Entries supplied =>

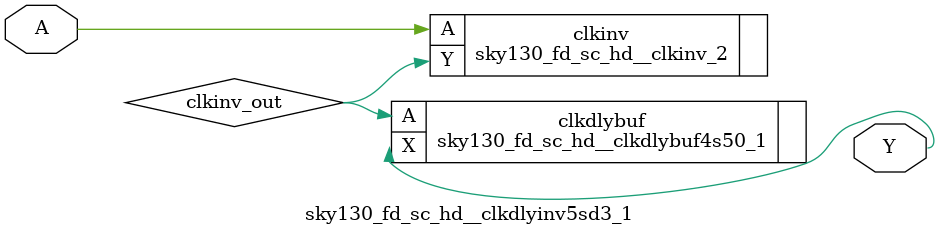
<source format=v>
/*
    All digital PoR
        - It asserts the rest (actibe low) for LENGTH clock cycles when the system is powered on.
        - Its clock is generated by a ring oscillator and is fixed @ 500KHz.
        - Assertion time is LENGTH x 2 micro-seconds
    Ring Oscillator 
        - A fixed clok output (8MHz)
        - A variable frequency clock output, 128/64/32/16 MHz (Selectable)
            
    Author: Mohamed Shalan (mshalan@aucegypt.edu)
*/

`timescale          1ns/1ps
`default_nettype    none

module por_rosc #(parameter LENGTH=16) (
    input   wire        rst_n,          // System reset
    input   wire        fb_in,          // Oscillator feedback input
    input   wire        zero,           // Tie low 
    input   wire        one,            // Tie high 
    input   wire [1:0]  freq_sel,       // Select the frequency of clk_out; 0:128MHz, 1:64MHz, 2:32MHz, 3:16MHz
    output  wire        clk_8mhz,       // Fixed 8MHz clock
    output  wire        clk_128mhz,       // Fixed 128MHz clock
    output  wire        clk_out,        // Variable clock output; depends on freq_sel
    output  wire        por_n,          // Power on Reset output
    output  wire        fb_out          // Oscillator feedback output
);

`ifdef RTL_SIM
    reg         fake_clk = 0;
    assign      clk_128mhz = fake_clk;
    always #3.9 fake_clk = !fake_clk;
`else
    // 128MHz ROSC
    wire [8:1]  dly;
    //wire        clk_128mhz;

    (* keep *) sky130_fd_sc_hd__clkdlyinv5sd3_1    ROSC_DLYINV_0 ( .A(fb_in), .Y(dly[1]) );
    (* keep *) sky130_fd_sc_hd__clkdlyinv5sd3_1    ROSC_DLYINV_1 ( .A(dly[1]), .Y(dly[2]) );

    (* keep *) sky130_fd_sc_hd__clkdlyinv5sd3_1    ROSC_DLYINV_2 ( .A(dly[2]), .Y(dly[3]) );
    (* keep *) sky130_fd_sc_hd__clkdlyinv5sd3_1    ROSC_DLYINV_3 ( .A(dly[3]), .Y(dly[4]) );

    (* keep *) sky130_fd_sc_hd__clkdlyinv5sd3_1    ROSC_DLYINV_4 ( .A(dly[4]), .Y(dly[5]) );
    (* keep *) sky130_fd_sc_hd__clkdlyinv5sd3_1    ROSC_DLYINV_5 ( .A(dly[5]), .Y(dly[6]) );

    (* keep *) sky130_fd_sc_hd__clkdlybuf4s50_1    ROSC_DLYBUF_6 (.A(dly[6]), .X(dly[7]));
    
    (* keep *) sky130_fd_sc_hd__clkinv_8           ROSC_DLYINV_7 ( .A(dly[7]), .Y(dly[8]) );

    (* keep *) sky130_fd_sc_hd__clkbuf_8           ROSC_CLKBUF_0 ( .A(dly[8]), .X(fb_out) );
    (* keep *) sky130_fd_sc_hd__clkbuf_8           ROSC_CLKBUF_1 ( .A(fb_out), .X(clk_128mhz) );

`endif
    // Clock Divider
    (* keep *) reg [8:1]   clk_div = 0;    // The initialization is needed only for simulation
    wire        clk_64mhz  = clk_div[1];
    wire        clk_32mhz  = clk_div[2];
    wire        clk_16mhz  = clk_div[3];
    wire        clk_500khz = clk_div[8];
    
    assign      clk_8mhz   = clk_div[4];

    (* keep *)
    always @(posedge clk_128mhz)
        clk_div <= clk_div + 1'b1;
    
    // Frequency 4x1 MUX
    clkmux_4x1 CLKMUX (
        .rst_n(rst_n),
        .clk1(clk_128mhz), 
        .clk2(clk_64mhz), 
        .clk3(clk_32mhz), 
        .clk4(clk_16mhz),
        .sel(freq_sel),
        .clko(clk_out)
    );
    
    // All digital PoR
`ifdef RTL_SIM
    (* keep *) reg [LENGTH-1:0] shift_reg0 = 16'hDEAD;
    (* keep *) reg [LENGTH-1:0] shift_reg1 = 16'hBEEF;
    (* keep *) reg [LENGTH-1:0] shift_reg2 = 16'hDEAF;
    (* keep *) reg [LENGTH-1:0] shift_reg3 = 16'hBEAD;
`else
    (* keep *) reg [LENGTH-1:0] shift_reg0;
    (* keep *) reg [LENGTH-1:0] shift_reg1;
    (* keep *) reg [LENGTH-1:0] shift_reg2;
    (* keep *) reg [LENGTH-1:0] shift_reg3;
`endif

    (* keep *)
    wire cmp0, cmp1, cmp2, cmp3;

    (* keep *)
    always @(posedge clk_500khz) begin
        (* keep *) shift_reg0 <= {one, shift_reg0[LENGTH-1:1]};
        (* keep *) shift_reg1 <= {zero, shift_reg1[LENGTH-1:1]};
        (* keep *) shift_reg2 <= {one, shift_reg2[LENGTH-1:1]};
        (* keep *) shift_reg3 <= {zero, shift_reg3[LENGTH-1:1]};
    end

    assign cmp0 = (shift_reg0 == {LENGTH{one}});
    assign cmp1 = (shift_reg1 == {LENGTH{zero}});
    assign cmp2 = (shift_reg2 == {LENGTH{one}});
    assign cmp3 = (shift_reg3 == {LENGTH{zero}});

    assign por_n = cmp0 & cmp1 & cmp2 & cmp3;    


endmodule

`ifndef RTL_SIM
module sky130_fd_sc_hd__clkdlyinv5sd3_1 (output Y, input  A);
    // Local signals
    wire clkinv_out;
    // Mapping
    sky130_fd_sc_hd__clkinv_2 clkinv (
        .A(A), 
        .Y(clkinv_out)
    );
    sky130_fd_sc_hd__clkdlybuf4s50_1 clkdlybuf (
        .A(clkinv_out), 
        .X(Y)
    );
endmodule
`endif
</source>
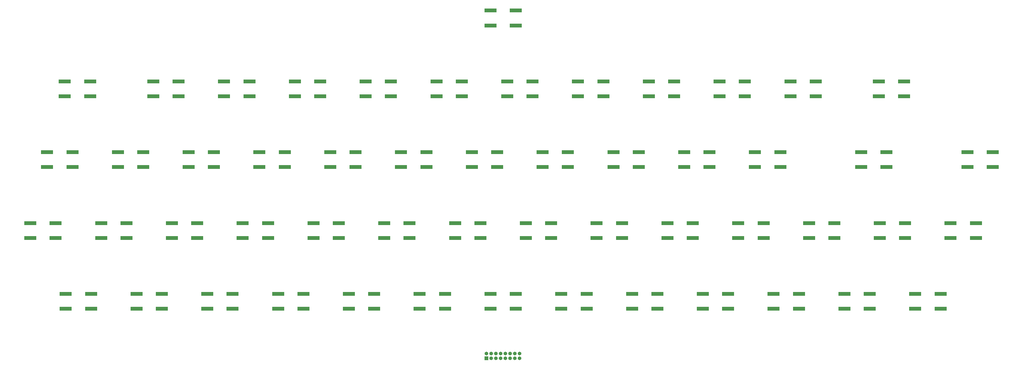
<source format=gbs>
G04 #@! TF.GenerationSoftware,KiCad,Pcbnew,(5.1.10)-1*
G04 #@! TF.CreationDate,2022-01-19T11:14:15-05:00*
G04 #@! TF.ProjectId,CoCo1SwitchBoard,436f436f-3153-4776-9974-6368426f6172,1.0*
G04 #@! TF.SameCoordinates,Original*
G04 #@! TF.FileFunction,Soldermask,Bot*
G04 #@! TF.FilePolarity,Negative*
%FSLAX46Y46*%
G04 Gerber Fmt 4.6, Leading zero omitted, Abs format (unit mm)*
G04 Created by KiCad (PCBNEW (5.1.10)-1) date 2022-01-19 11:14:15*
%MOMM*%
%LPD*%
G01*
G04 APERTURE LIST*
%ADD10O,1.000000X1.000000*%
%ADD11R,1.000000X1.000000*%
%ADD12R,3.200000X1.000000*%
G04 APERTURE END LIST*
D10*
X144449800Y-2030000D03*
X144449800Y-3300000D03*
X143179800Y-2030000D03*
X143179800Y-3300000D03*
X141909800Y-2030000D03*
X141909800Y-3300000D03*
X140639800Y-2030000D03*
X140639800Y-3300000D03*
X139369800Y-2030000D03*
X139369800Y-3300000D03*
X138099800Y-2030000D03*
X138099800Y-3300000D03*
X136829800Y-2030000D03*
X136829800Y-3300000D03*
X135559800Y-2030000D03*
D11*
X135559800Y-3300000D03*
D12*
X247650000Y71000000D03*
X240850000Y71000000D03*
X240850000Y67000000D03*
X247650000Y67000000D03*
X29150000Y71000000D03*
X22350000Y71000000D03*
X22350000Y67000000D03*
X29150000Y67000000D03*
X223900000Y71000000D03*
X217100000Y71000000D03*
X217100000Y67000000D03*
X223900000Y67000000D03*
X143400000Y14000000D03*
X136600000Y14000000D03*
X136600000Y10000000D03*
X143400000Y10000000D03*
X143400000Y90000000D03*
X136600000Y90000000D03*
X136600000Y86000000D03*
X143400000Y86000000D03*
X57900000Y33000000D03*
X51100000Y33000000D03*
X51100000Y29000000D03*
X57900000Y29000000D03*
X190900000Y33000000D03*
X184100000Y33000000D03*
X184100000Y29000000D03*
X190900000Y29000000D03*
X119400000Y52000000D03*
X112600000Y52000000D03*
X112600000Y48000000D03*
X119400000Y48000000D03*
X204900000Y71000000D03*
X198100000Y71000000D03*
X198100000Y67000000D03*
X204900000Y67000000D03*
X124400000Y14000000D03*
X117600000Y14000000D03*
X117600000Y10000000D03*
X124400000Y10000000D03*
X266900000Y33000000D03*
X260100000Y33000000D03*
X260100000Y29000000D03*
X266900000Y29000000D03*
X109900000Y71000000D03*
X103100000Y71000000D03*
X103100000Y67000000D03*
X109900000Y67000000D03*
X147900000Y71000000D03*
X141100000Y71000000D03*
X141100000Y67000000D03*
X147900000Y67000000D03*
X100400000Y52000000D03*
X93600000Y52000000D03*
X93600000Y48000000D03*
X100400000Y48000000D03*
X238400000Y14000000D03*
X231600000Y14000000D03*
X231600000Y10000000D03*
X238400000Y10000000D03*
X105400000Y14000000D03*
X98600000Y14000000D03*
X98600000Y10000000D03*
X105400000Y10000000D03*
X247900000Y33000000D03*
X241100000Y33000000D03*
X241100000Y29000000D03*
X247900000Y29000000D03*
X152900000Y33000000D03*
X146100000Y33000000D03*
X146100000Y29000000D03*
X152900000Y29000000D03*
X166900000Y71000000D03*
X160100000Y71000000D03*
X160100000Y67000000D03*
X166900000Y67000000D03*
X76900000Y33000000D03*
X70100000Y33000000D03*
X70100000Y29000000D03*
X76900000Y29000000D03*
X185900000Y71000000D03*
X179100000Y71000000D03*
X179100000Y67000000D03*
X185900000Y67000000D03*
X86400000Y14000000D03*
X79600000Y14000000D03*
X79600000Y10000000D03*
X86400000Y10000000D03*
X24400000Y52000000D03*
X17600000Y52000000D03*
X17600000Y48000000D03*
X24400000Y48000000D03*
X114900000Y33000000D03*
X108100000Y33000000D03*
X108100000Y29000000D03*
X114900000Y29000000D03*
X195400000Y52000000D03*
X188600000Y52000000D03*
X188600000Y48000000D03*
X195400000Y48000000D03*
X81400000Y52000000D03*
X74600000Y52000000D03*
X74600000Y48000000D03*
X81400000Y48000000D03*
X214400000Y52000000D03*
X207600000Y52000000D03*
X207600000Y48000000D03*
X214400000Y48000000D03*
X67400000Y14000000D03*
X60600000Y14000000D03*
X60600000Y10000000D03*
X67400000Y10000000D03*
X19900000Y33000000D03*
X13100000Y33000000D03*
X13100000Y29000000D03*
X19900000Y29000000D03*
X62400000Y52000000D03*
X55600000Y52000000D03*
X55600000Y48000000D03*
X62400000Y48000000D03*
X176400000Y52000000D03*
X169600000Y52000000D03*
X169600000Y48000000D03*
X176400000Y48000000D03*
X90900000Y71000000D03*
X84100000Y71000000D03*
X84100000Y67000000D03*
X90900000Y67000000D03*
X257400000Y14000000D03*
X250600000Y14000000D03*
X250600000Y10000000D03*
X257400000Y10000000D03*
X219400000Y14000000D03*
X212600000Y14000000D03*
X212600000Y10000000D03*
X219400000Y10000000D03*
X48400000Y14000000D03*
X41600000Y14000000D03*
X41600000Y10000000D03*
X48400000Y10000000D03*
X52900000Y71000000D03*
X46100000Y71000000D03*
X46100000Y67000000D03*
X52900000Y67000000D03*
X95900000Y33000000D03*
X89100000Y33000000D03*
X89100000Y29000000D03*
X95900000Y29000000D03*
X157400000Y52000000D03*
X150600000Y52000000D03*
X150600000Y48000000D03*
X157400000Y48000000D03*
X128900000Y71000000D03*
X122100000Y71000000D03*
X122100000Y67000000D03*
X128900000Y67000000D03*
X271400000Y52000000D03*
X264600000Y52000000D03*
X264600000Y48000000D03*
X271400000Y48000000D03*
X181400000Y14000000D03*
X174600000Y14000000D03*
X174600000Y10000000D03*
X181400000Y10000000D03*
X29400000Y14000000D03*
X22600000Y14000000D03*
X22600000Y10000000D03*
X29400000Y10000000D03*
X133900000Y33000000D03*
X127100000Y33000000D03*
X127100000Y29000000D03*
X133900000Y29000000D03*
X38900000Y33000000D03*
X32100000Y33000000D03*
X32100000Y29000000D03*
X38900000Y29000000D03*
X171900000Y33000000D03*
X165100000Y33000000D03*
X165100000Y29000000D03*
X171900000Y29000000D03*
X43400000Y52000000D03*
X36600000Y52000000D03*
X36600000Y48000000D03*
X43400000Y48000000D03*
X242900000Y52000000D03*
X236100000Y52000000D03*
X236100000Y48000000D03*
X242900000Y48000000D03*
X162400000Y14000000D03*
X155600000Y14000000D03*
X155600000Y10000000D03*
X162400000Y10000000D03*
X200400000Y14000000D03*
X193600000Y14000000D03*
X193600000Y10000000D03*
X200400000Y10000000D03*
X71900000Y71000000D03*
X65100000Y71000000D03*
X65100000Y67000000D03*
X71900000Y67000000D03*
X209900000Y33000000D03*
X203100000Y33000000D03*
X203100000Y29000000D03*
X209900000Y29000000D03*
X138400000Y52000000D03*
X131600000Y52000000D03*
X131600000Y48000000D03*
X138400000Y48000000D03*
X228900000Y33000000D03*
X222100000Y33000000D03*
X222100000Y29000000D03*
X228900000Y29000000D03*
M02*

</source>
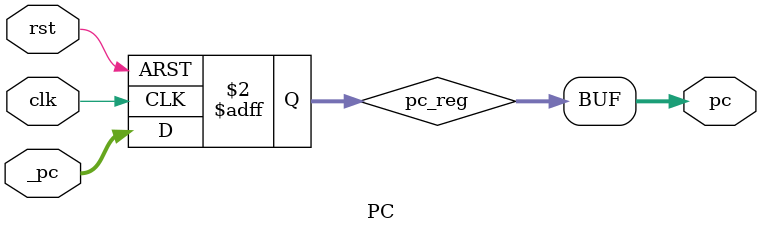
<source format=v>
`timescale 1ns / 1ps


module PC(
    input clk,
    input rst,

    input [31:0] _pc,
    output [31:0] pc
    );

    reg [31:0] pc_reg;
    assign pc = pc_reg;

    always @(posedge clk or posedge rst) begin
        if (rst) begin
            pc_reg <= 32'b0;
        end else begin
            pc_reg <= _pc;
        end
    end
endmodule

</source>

Task objective => When a line holds the string "zero", pull it out of the listing.

Answer area =>
    input   wire        zero,           // Tie low 
        (* keep *) shift_reg1 <= {zero, shift_reg1[LENGTH-1:1]};
        (* keep *) shift_reg3 <= {zero, shift_reg3[LENGTH-1:1]};
    assign cmp1 = (shift_reg1 == {LENGTH{zero}});
    assign cmp3 = (shift_reg3 == {LENGTH{zero}});
G04 Gerber Fmt 4.6, Leading zero omitted, Abs format (unit mm)*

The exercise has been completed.